Now on Shelves

A history of the Mexican Revolution, a Las Vegas mystery, and movies filmed in Arizona


Claudio Lomnitz

Zone Books.

$34.95; 608 pages; history

There's something of the 19th-century Russian novel in this new history about the Mexican Revolution. It's hefty (500 pages-plus), but it also presents intimate stories of idealistic lives in a grand historic, political setting.

The Return of Comrade Ricardo Flores Magón features two groups of political activists and intellectuals who promoted revolution in Mexico from the US. The primary group, including Magón, consisted of ex-pat Mexicans; the other consisted of American anarchist and socialist sympathizers, including writer John Kenneth Turner. Lomnitz, a Columbia University anthropology professor, sketches the larger international context in which this story takes place—earlier Mexican history, international workers' movements, the Russian Revolution, WWI, U.S.-Mexico relations, the particular struggles within Mexico itself--but he focuses on the collaboration (the junta) and the journal it published, Regeneración.

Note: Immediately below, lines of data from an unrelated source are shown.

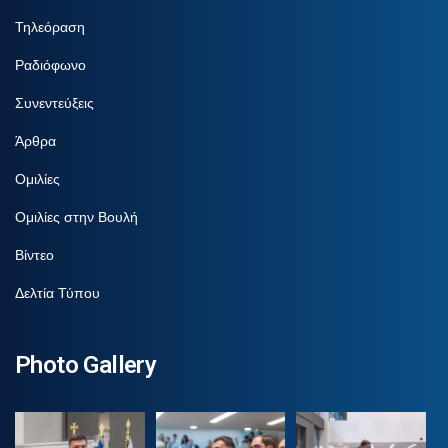
Τηλεόραση
Ραδιόφωνο
Συνεντεύξεις
Άρθρα
Ομιλίες
Ομιλίες στην Βουλή
Βίντεο
Δελτία Τύπου
Photo Gallery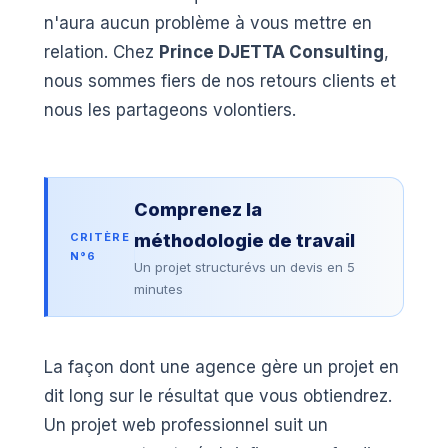
n'aura aucun problème à vous mettre en
relation. Chez
Prince DJETTA Consulting
,
nous sommes fiers de nos retours clients et
nous les partageons volontiers.
Comprenez la
CRITÈRE
méthodologie de travail
N°6
Un projet structurévs un devis en 5
minutes
La façon dont une agence gère un projet en
dit long sur le résultat que vous obtiendrez.
Un projet web professionnel suit un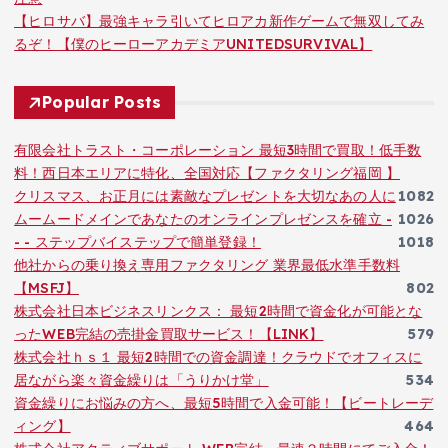
【ヒロサバ】最強キャラ引いてヒロアカ新作ゲームで無双してみ
るぞ！【僕のヒーローアカデミアUNITEDSURVIVAL】
Popular Posts
有限会社トラスト・コーポレーション 最短3時間で買取！低手数
料！西日本エリアに特化、全国対応【ファクタリング福岡 】
クリスマス、お正月には素敵なプレゼントを大切なあの人に
1082
ムームードメインであなたのオンラインプレゼンスを確立 -
1026
- - ステップバイステップで簡単登録！
1018
他社からの乗り換え専用ファクタリング 業界最低水準手数料
【MSFJ】
802
株式会社日本ビジネスリンクス： 最短2時間で資金化が可能とな
ったWEB完結の売掛金買取サービス！【LINK】
579
株式会社ｈｓ１ 最短2時間での資金調達！クラウドでオフィスに
居ながら楽々資金繰りは「うりかけ堂」
534
資金繰りにお悩みの方へ、最短5時間で入金可能！【ビートレーデ
ィング】
464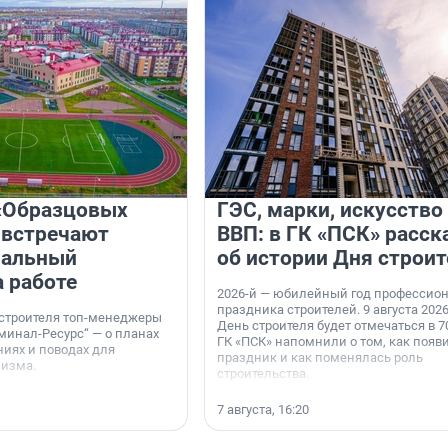
«Образцовых
ГЭС, марки, искусство
 встречают
ВВП: в ГК «ПСК» расск
нальный
об истории Дня строит
а работе
2026-й — юбилейный год профессио
праздника строителей. 9 августа 2026
 строителя топ-менеджеры
День строителя будет отмечаться в 70
минал-Ресурс“ — о планах
ГК «ПСК» напомнили о том, как появ
иях и поводах для
праздник и как поменялась роль
мизма.
строительства.
7 августа, 16:20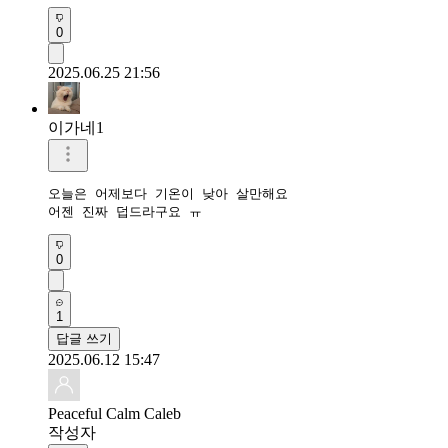
0
2025.06.25 21:56
이가네1
오늘은 어제보다 기온이 낮아 살만해요

어젠 진짜 덥드라구요 ㅠ
0
1
답글 쓰기
2025.06.12 15:47
Peaceful Calm Caleb
작성자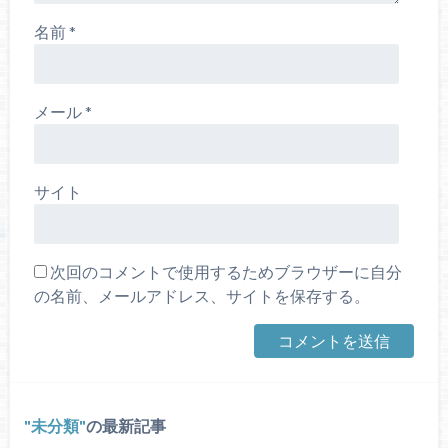
名前
*
メール
*
サイト
次回のコメントで使用するためブラウザーに自分
の名前、メールアドレス、サイトを保存する。
未分類
の最新記事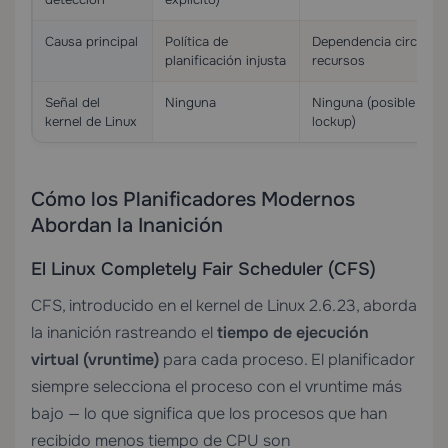
Causa principal
Política de
Dependencia circular 
planificación injusta
recursos
Señal del
Ninguna
Ninguna (posible soft
kernel de Linux
lockup)
Cómo los Planificadores Modernos
Abordan la Inanición
El Linux Completely Fair Scheduler (CFS)
CFS, introducido en el kernel de Linux 2.6.23, aborda
la inanición rastreando el
tiempo de ejecución
virtual (vruntime)
para cada proceso. El planificador
siempre selecciona el proceso con el vruntime más
bajo — lo que significa que los procesos que han
recibido menos tiempo de CPU son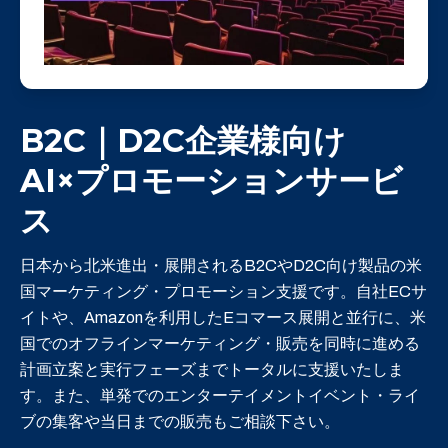
B2C｜D2C企業様向け
AI×
プロモーションサービ
ス
日本から北米進出・展開されるB2CやD2C向け製品の米
国マーケティング・プロモーション支援です。自社ECサ
イトや、Amazonを利用したEコマース展開と並行に、米
国でのオフラインマーケティング・販売を同時に進める
計画立案と実行フェーズまでトータルに支援いたしま
す。また、単発でのエンターテイメントイベント・ライ
ブの集客や当日までの販売もご相談下さい。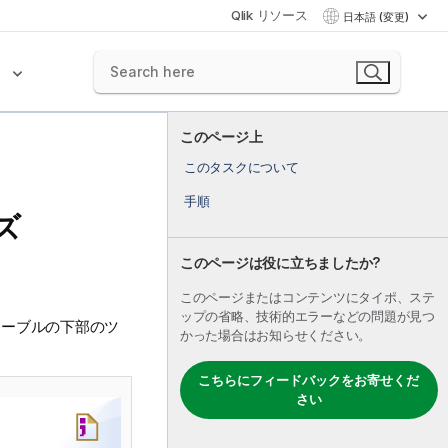
Qlik リソース
日本語 (変更)
ク
このページ上
このタスクについて
手順
ズ
このページは役に立ちましたか?
このページまたはコンテンツにタイポ、ステ
ップの省略、技術的エラーなどの問題が見つ
テーブルの下部のツ
かった場合はお知らせください。
こちらにフィードバックをお寄せくだ
さい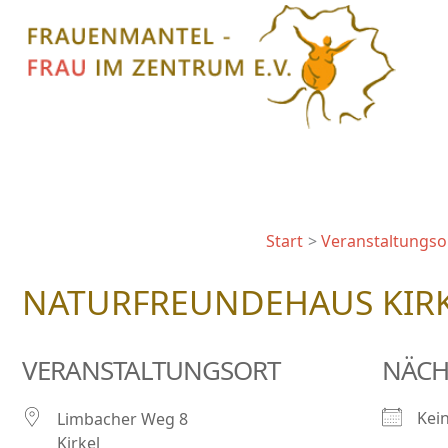
Zum
Inhalt
springen
Start
Veranstaltungso
NATURFREUNDEHAUS KIRKE
VERANSTALTUNGSORT
NÄCH
Kei
Limbacher Weg 8
Kirkel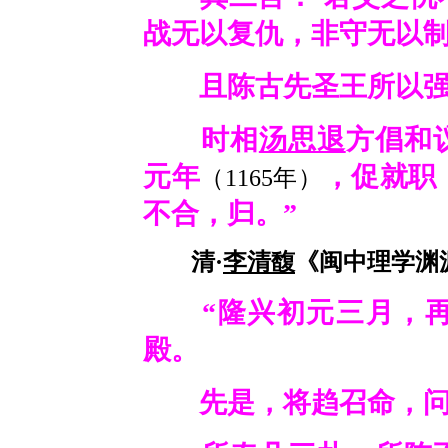
战无以复仇，非守无以
且陈古先圣王所以强
时相
汤思退
方倡和
元年
，促就职
（1165年）
不合，归。”
清·
李清馥
《闽中理学渊源
“隆兴初元三月，再
殿。
先是，将趋召命，问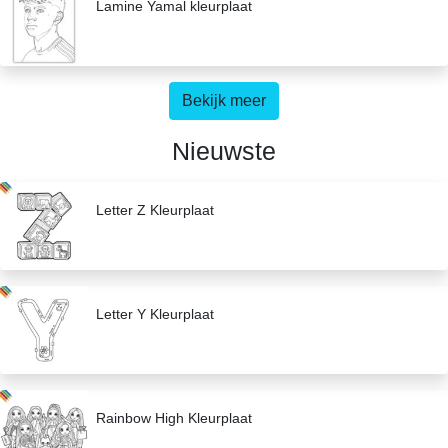
Lamine Yamal kleurplaat
Bekijk meer
Nieuwste
Letter Z Kleurplaat
Letter Y Kleurplaat
Rainbow High Kleurplaat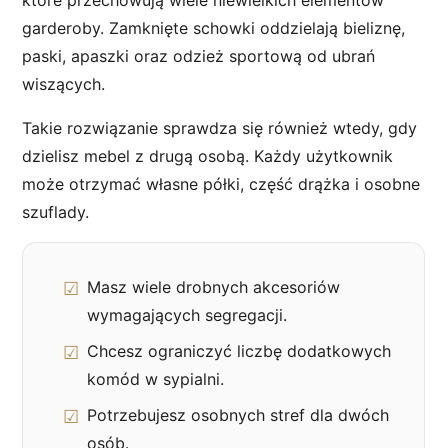
garderoby. Zamknięte schowki oddzielają bieliznę,
paski, apaszki oraz odzież sportową od ubrań
wiszących.
Takie rozwiązanie sprawdza się również wtedy, gdy
dzielisz mebel z drugą osobą. Każdy użytkownik
może otrzymać własne półki, część drążka i osobne
szuflady.
Masz wiele drobnych akcesoriów
wymagających segregacji.
Chcesz ograniczyć liczbę dodatkowych
komód w sypialni.
Potrzebujesz osobnych stref dla dwóch
osób.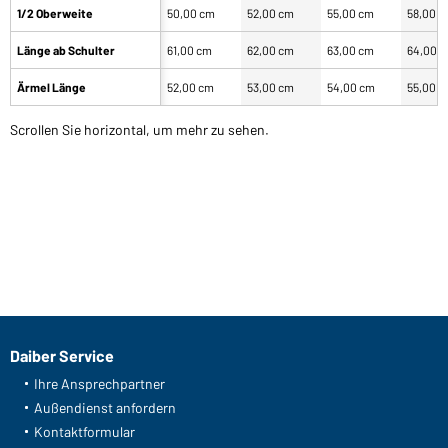
1/2 Oberweite
50,00 cm
52,00 cm
55,00 cm
58,00 
Länge ab Schulter
61,00 cm
62,00 cm
63,00 cm
64,00 
Ärmel Länge
52,00 cm
53,00 cm
54,00 cm
55,00 
Scrollen Sie horizontal, um mehr zu sehen.
Daiber Service
Ihre Ansprechpartner
Außendienst anfordern
Kontaktformular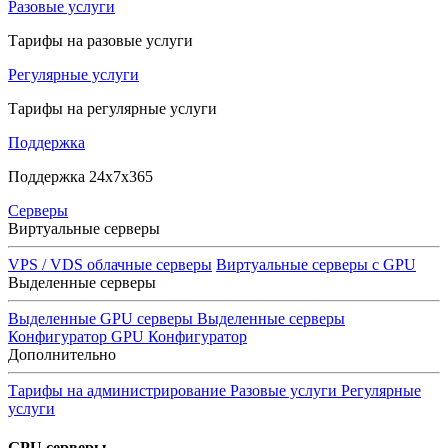
Разовые услуги
Тарифы на разовые услуги
Регулярные услуги
Тарифы на регулярные услуги
Поддержка
Поддержка 24x7x365
Серверы
Виртуальные серверы
VPS / VDS облачные серверы
Виртуальные серверы с GPU
Выделенные серверы
Выделенные GPU серверы
Выделенные серверы
Конфигуратор GPU
Конфигуратор
Дополнительно
Тарифы на администрирование
Разовые услуги
Регулярные
услуги
GPU серверы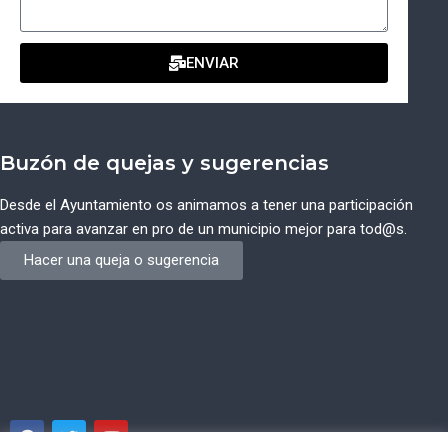
ENVIAR
Buzón de quejas y sugerencias
Desde el Ayuntamiento os animamos a tener una participación
activa para avanzar en pro de un municipio mejor para tod@s.
Hacer una queja o sugerencia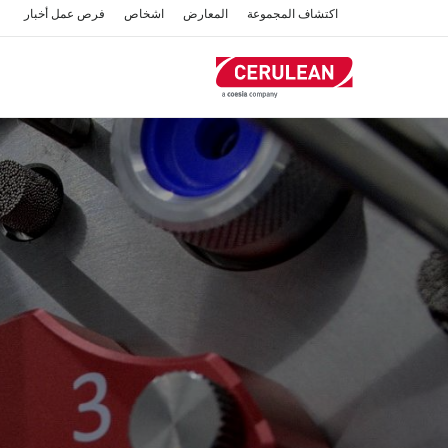
تجاوز
اكتشاف المجموعة
المعارض
اشخاص
فرص عمل
أخبار
إلى
المحتوى
الرئيسي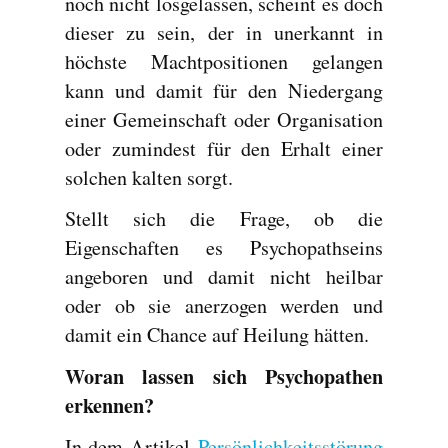
noch nicht losgelassen, scheint es doch
dieser zu sein, der in unerkannt in
höchste Machtpositionen gelangen
kann und damit für den Niedergang
einer Gemeinschaft oder Organisation
oder zumindest für den Erhalt einer
solchen kalten sorgt.
Stellt sich die Frage, ob die
Eigenschaften es Psychopathseins
angeboren und damit nicht heilbar
oder ob sie anerzogen werden und
damit ein Chance auf Heilung hätten.
Woran lassen sich Psychopathen
erkennen?
In dem Artikel
Persönlichkeitsstörung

Brothers Enrique and Ricardo Flores Magón served as part of the core of the Mexicans in Los Angeles in the early 1900's.Their Liberal movement, influenced by theories of the Russian anarchist Peter Kropotkin, believed that human survival, welfare and happiness derives from mutual aid; that the state and capitalism corrupt successful collectivism into greedy individualism. Their activity promoting Socialist revolution in Mexico cost them extended periods in US prisons (for "violation of the neutrality laws").

While Lomnitz's introduction to his work is pretty academic, his text is lively and engaging. He describes the major players with detail (the Boston heiress, for example, who married a Mexican revolutionary and gave her fortune to the cause), and traces the arc of their complex, often contradictory and tragic movement with clarity and reflection. Ironically, this group that embraced principles rather than personalities fell prey to Mexico's penchant for personality cults: after Ricardo Flores Magón died in Leavenworth Prison, his body was returned to Mexico to be revered. Fascinating stuff, really.


by Chris Abani

Penguin Books

$16; 336 pages; mystery

If we were to believe this intriguing new thriller by poet and novelist Chris Abani, there are secrets in most of us; how we deal with them is part of our defining humanity. That the book's set in Las Vegas—the world (Egypt, Venice,

Paris) artificially erected over a desert pocked with underground atomic bomb test sites—underscores its universality.

In The Secret History of Las Vegas, Sunil Singh, a biracial psychiatrist from South Africa, is called in by Las Vegas police to consult on serial murder suspects: a set of conjoined twins named Water and Fire. While the twins are indeed unusual (Water's a handsome six-footer who speaks in factoids; Fire's a fast-talking appendage on Water's side), Singh knows they couldn't be the murderers, since he knows the source of the bodies—a government-funded experiment he has some part in, to cure psychopathology. Discreet, meticulous Dr. Singh is paid well by the institute where the deaths took place, and he's unlikely to whistle-blow. When Fire and Water need protection, though, he steps up. At the same time, his questionable past in apartheid South Africa arises, and his own life is threatened.

This is a richly realized book, with scenes both horrifying and humorous (Fire and Water are a brilliant concoction). PEN Beyond the Margins winner Abani, who escaped execution in Nigeria in 1999 for anti-government writing, suggests-—but doesn't overwhelm the work with—issues of racism, colonialism and government irresponsibility. And his prose is coolly lyrical.


Lili DeBarbieri

The History Press

$19.99; 128 pages; nonfiction

This little book on making movies in Arizona features a star-studded cast. Notables from Cecil B. DeMille through John Wayne, Elizabeth Taylor, Sidney Poitier, Gene Wilder, to Johnny Depp, make appearances. Tucsonan Lili DeBarbieri provides an overview history of the industry in the state and then breaks it down into regions. With sidebars, boxes, a filmography, plenty of photos, and anecdotes, Location Filming in Arizona is informative. Could even make you search out Andy Warhol's very special 1968 version of Romeo and Juliet, in which "naked cowboys and cowgirls" roar through Old Tucson on motorcycles.